• _EXERCISE DETAILS_
For every line in the records below that contains the word "Uedelhoven", add one to a count, and report only that count.

Stored data entries:
* * *
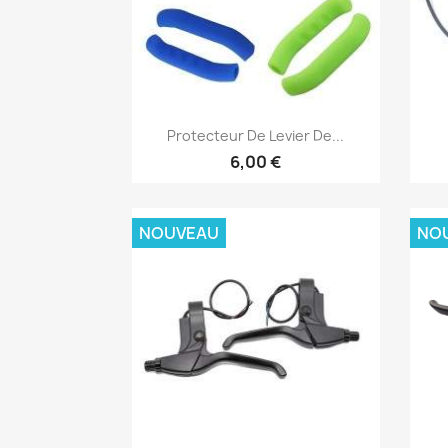
Aperçu rapide

Protecteur De Levier De...
6,00 €
NOUVEAU
NO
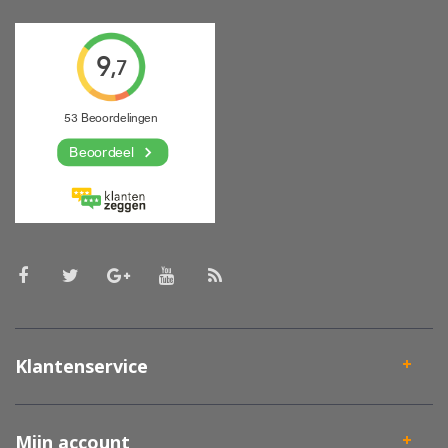
Klantenservice
Mijn account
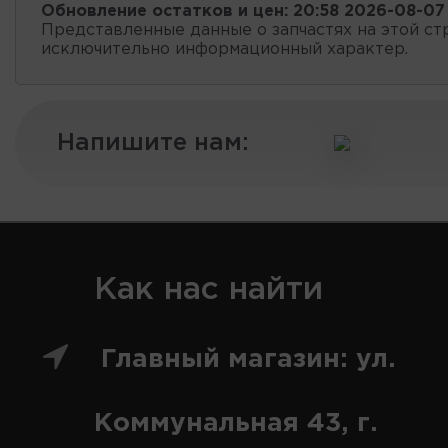
Обновление остатков и цен:
20:58 2026-08-07
Представленные данные о запчастях на этой ст
исключительно информационный характер.
Напишите нам:
Как нас найти
Главный магазин: ул.
Коммунальная 43, г.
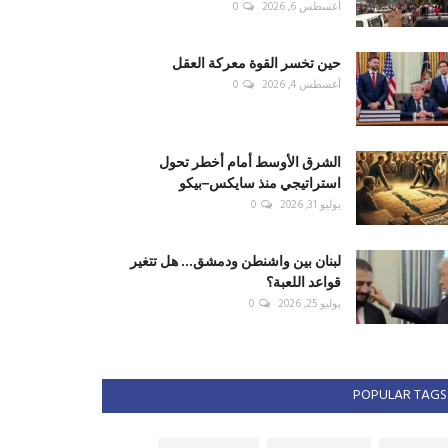
أغسطس 6, 2026
0
حين تخسر القوة معركة العقل
أغسطس 4, 2026
0
الشرق الأوسط أمام أخطر تحول
استراتيجي منذ سايكس–بيكو
يوليو 31, 2026
0
لبنان بين واشنطن ودمشق... هل تتغير
قواعد اللعبة؟
يوليو 25, 2026
0
POPULAR TAGS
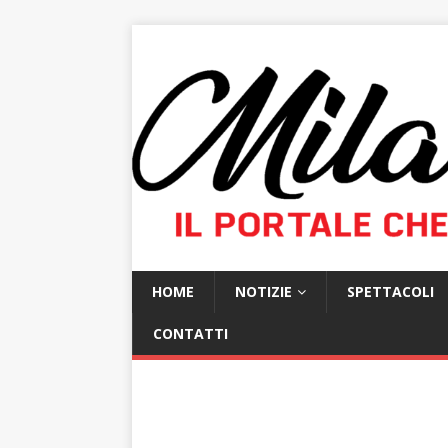
HOME
NOTIZIE
SPETTACOLI
CONTATTI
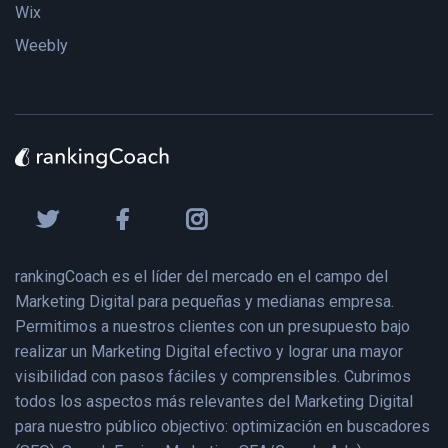
Wix
Weebly
rankingCoach es el líder del mercado en el campo del
Marketing Digital para pequeñas y medianas empresa.
Permitimos a nuestros clientes con un presupuesto bajo
realizar un Marketing Digital efectivo y lograr una mayor
visibilidad con pasos fáciles y comprensibles. Cubrimos
todos los aspectos más relevantes del Marketing Digital
para nuestro público objectivo: optimización en buscadores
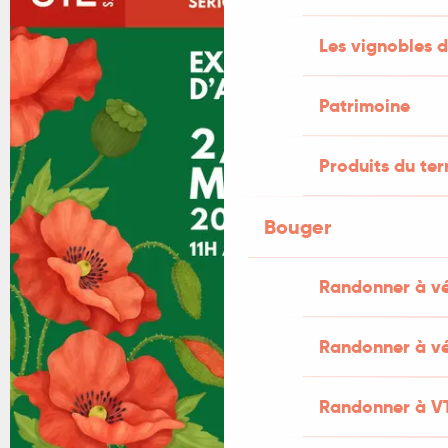
Les vignobles d
Patrimoine
Produits du ter
Bouger
Randonner à v
Randonner à vé
Randonner à V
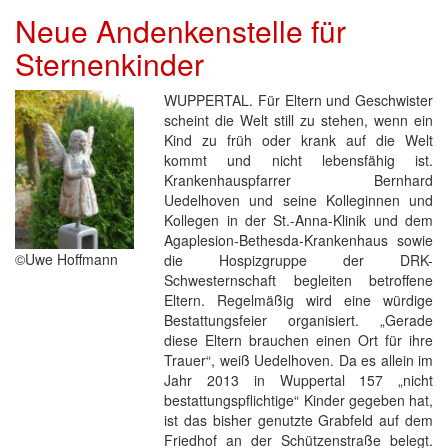
Neue Andenkenstelle für
Sternenkinder
WUPPERTAL. Für Eltern und Geschwister
scheint die Welt still zu stehen, wenn ein
Kind zu früh oder krank auf die Welt
kommt und nicht lebensfähig ist.
Krankenhauspfarrer Bernhard
Uedelhoven und seine Kolleginnen und
Kollegen in der St.-Anna-Klinik und dem
Agaplesion-Bethesda-Krankenhaus sowie
©Uwe Hoffmann
die Hospizgruppe der DRK-
Schwesternschaft begleiten betroffene
Eltern. Regelmäßig wird eine würdige
Bestattungsfeier organisiert. „Gerade
diese Eltern brauchen einen Ort für ihre
Trauer“, weiß Uedelhoven. Da es allein im
Jahr 2013 in Wuppertal 157 „nicht
bestattungspflichtige“ Kinder gegeben hat,
ist das bisher genutzte Grabfeld auf dem
Friedhof an der Schützenstraße belegt.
* * *
• _EXERCISE RESPONSE_
2